◆ **DATA SHOWN**
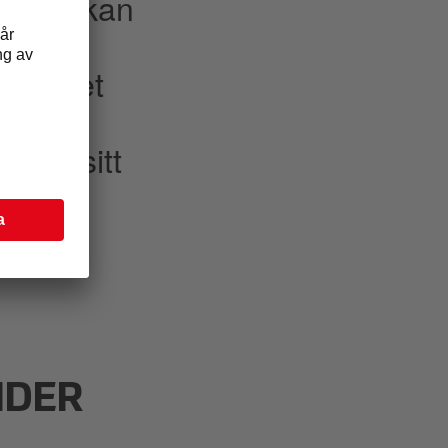
 vilket kan
ägre
 gör det
e
 med sitt
NDER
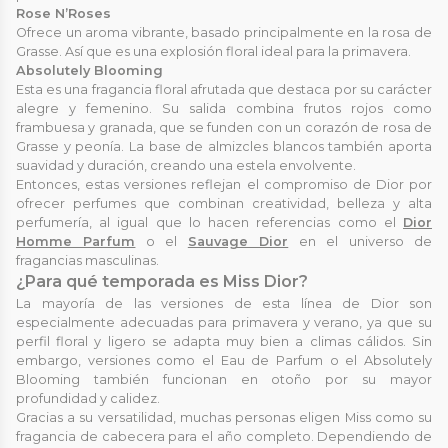
Rose N’Roses
Ofrece un aroma vibrante, basado principalmente en la rosa de
Grasse. Así que es una explosión floral ideal para la primavera.
Absolutely Blooming
Esta es una fragancia floral afrutada que destaca por su carácter
alegre y femenino. Su salida combina frutos rojos como
frambuesa y granada, que se funden con un corazón de rosa de
Grasse y peonía. La base de almizcles blancos también aporta
suavidad y duración, creando una estela envolvente.
Entonces, estas versiones reflejan el compromiso de Dior por
ofrecer perfumes que combinan creatividad, belleza y alta
perfumería, al igual que lo hacen referencias como el
Dior
Homme Parfum
o el
Sauvage Dior
en el universo de
fragancias masculinas.
¿Para qué temporada es Miss Dior?
La mayoría de las versiones de esta línea de Dior son
especialmente adecuadas para primavera y verano, ya que su
perfil floral y ligero se adapta muy bien a climas cálidos. Sin
embargo, versiones como el Eau de Parfum o el Absolutely
Blooming también funcionan en otoño por su mayor
profundidad y calidez.
Gracias a su versatilidad, muchas personas eligen Miss como su
fragancia de cabecera para el año completo. Dependiendo de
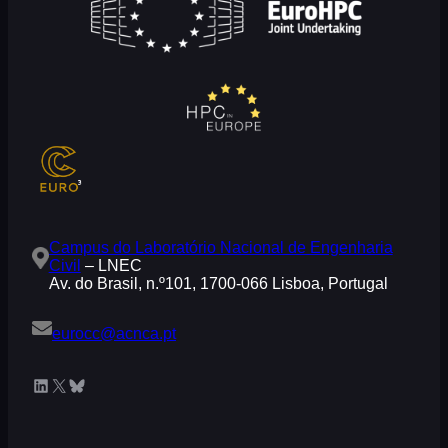
Campus do Laboratório Nacional de Engenharia
Civil
– LNEC
Av. do Brasil, n.º101, 1700-066 Lisboa, Portugal
eurocc@acnca.pt
LinkedIn
X
Bluesky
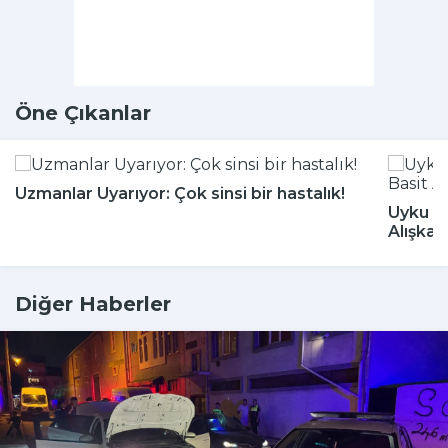
Öne Çıkanlar
Uzmanlar Uyarıyor: Çok sinsi bir hastalık!
Uyku Bo
Alışkan
Diğer Haberler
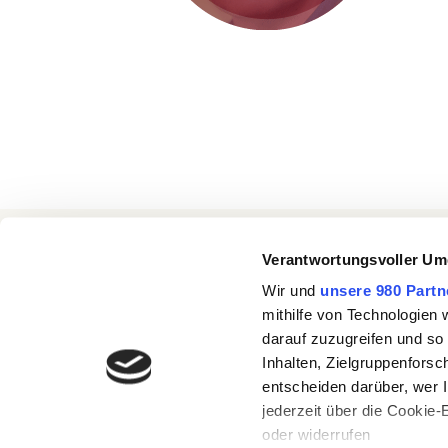
Nehmen Sie Kontakt auf!
Verantwortungsvoller Um
Ich freue mich auf einen Anruf oder eine N
Wir und
unsere 980 Partn
mithilfe von Technologien
darauf zuzugreifen und so
Inhalten, Zielgruppenfors
entscheiden darüber, wer I
jederzeit über die Cookie
oder widerrufen
© COPYRIGHT UWE STICKERT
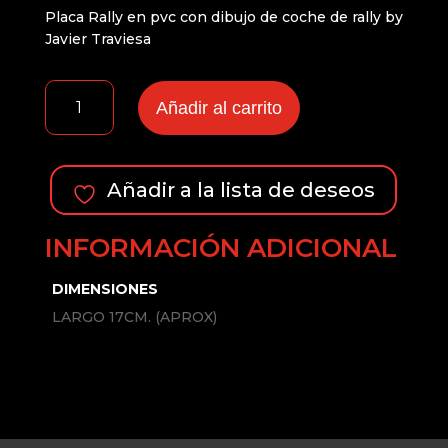
Placa Rally en pvc con dibujo de coche de rally by
Javier Traviesa
PLACA
Añadir al carrito
RALLY
PEUGEOT
205
TURBO
Añadir a la lista de deseos
16
cantidad
INFORMACIÓN ADICIONAL
DIMENSIONES
LARGO 17CM. (APROX)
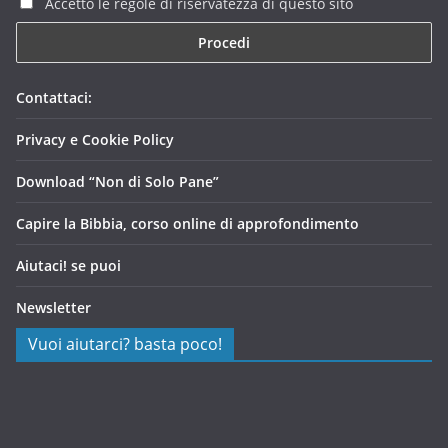
Accetto le regole di riservatezza di questo sito
Contattaci:
Privacy e Cookie Policy
Download “Non di Solo Pane”
Capire la Bibbia, corso online di approfondimento
Aiutaci! se puoi
Newsletter
Vuoi aiutarci? basta poco!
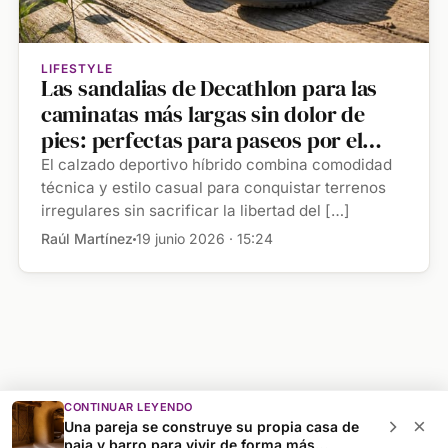
LIFESTYLE
Las sandalias de Decathlon para las
caminatas más largas sin dolor de
pies: perfectas para paseos por el
campo o para las playas de piedras
El calzado deportivo híbrido combina comodidad
técnica y estilo casual para conquistar terrenos
irregulares sin sacrificar la libertad del […]
Raúl Martínez
19 junio 2026 · 15:24
CONTINUAR LEYENDO
×
Una pareja se construye su propia casa de
© 2026 A de Aurelia
paja y barro para vivir de forma más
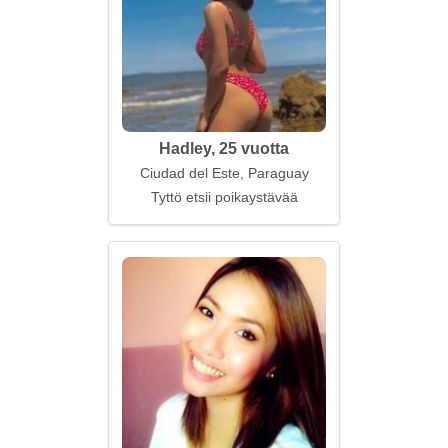
Hadley, 25 vuotta
Ciudad del Este, Paraguay
Tyttö etsii poikaystävää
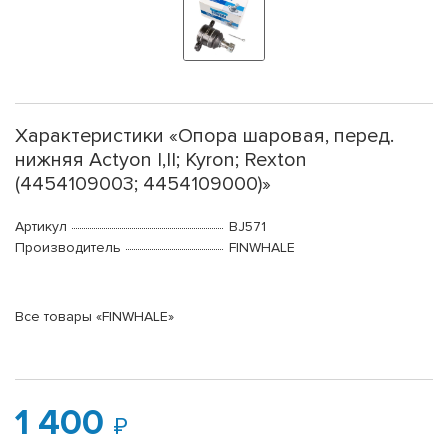
Характеристики «Опора шаровая, перед.
нижняя Actyon I,II; Kyron; Rexton
(4454109003; 4454109000)»
Артикул
BJ571
Производитель
FINWHALE
Все товары «FINWHALE»
1 400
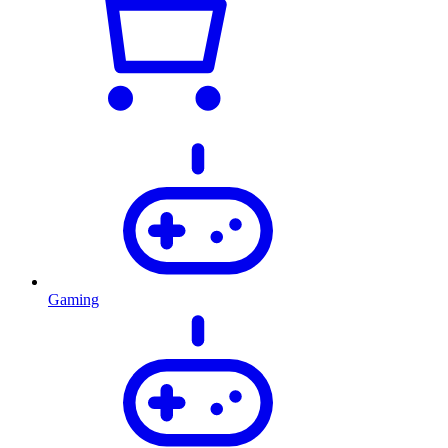
Gaming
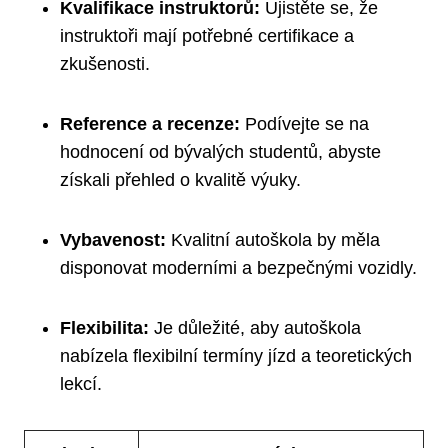
Kvalifikace instruktorů:
Ujistěte se, že
instruktoři mají potřebné certifikace a
zkušenosti.
Reference a recenze:
Podívejte se na
hodnocení od bývalých studentů, abyste
získali přehled o kvalitě výuky.
Vybavenost:
Kvalitní autoškola by měla
disponovat moderními a bezpečnými vozidly.
Flexibilita:
Je důležité, aby autoškola
nabízela flexibilní termíny jízd a teoretických
lekcí.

◆ **ASSIGNMENT**
Retype the lines starting at the one containing "Rose N’Roses" and ending at the one containing "fragancia de cabecera", with no changes.

◆ **RESULT OF THIS TASK**
Rose N’Roses
Ofrece un aroma vibrante, basado principalmente en la rosa de
Grasse. Así que es una explosión floral ideal para la primavera.
Absolutely Blooming
Esta es una fragancia floral afrutada que destaca por su carácter
alegre y femenino. Su salida combina frutos rojos como
frambuesa y granada, que se funden con un corazón de rosa de
Grasse y peonía. La base de almizcles blancos también aporta
suavidad y duración, creando una estela envolvente.
Entonces, estas versiones reflejan el compromiso de Dior por
ofrecer perfumes que combinan creatividad, belleza y alta
perfumería, al igual que lo hacen referencias como el
Dior
Homme Parfum
o el
Sauvage Dior
en el universo de
fragancias masculinas.
¿Para qué temporada es Miss Dior?
La mayoría de las versiones de esta línea de Dior son
especialmente adecuadas para primavera y verano, ya que su
perfil floral y ligero se adapta muy bien a climas cálidos. Sin
embargo, versiones como el Eau de Parfum o el Absolutely
Blooming también funcionan en otoño por su mayor
profundidad y calidez.
Gracias a su versatilidad, muchas personas eligen Miss como su
fragancia de cabecera para el año completo. Dependiendo de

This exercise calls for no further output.